Brief 1: In the Alphabet stock write-up, what is the stock's forward earnings multiple once its net cash is taken out?

Document text:
= Beginning of Section =
Our next buy and hold forever stock is a bit unusual but a name you're no doubt familiar with. Or at least you were. It is unusual only because it is priced at north of 20 times forward earnings and does not yet pay a dividend. In that way it is similar to Celgene (NASDAQ: CELG), another Blue Chip Gems holding. However, the long term growth prospects of this tech giant warrant paying a premium to the overall market multiple even after the stock's solid gains in 2015.

The name of the company is Alphabet (NASDAQ: GOOGL) which until recently was known formerly by the moniker that has become a verb in our vocabulary, Google. This is one of the notorious FANG (Facebook, Apple, Netflix, Google) stocks whose acronyms appeared throughout the financial press in 2015 as this area was one of the few that delivered outsized performance to investors in a year that yielded very little else.

The stock is cheapest by valuation of the so call FANG stocks at roughly 17.5 times forward earnings, which is a tad less more than the 20 times forward earnings multiple they started 2015 with. However, the company did several things in 2015 that merit a higher multiple.

In addition, if you take out the huge gobs of net cash that sit on Alphabet's balance sheet, the multiple is really more like 13-14 times forward earnings. This is a slight premium to the overall market which on average does not have this company's long term growth prospects.

I expect this stock to occupy a slot in the Blue Chip Gems portfolio for a long term horizon as it should be able to deliver earnings and revenue increases in the mid-teens for the foreseeable future. It has all the traits, outside a dividend yield, that one should look for in a true "buy and hold" position.

Main Business:

Let's start with the fact that Google totally dominates the domestic search market both here, Europe and many other countries and regions. It has roughly two thirds of online search market both here and in Europe. It has an even higher (>80%) of the mobile search market in both regions, which of course has drawn the ire of European regulators who have grown frustrated by a lack of a Eurocentric "champion" emerging in this space.

Top 3 Buy and Hold Forever Stocks

This dominance in the search market and the migration of internet traffic more and more to the mobile medium which Google dominates has led to a dramatic increase in mobile and online ad revenue. Facebook (NYSE: FB) and Google are the two heavyweights in these areas and are the beneficiaries of more and more of the overall ad dollar moving from television & radio to online & mobile channels. This is a trend that is firmly established and should continue to play out for the foreseeable future.

As can be seen from the chart, mobile advertising has exploded onto the scene over the past five years. Almost the entire growth in advertising since the recession ended in 2009 has gone to these two components of digital advertising. The chart below clearly demonstrates that this channel is capturing more and more of the overall advertising dollar. This is a trend that will continue to play out in the years ahead.
= End of Section =
Brief 2: Write out the entries below again, swapping "Read More" for "Continue Reading" and leaving everything else unchanged.

Supplied records:
= Beginning of Section =
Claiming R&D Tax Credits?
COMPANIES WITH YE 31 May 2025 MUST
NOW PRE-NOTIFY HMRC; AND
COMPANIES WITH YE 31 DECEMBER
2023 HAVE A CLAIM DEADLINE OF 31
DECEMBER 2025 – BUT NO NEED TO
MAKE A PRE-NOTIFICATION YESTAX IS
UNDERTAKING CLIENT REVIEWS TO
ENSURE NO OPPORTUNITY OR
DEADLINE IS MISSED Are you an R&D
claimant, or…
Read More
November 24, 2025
= End of Section =
Answer section 1: About 13-14 times forward earnings.

Answer section 2:
Claiming R&D Tax Credits?
COMPANIES WITH YE 31 May 2025 MUST
NOW PRE-NOTIFY HMRC; AND
COMPANIES WITH YE 31 DECEMBER
2023 HAVE A CLAIM DEADLINE OF 31
DECEMBER 2025 – BUT NO NEED TO
MAKE A PRE-NOTIFICATION YESTAX IS
UNDERTAKING CLIENT REVIEWS TO
ENSURE NO OPPORTUNITY OR
DEADLINE IS MISSED Are you an R&D
claimant, or…
Continue Reading
November 24, 2025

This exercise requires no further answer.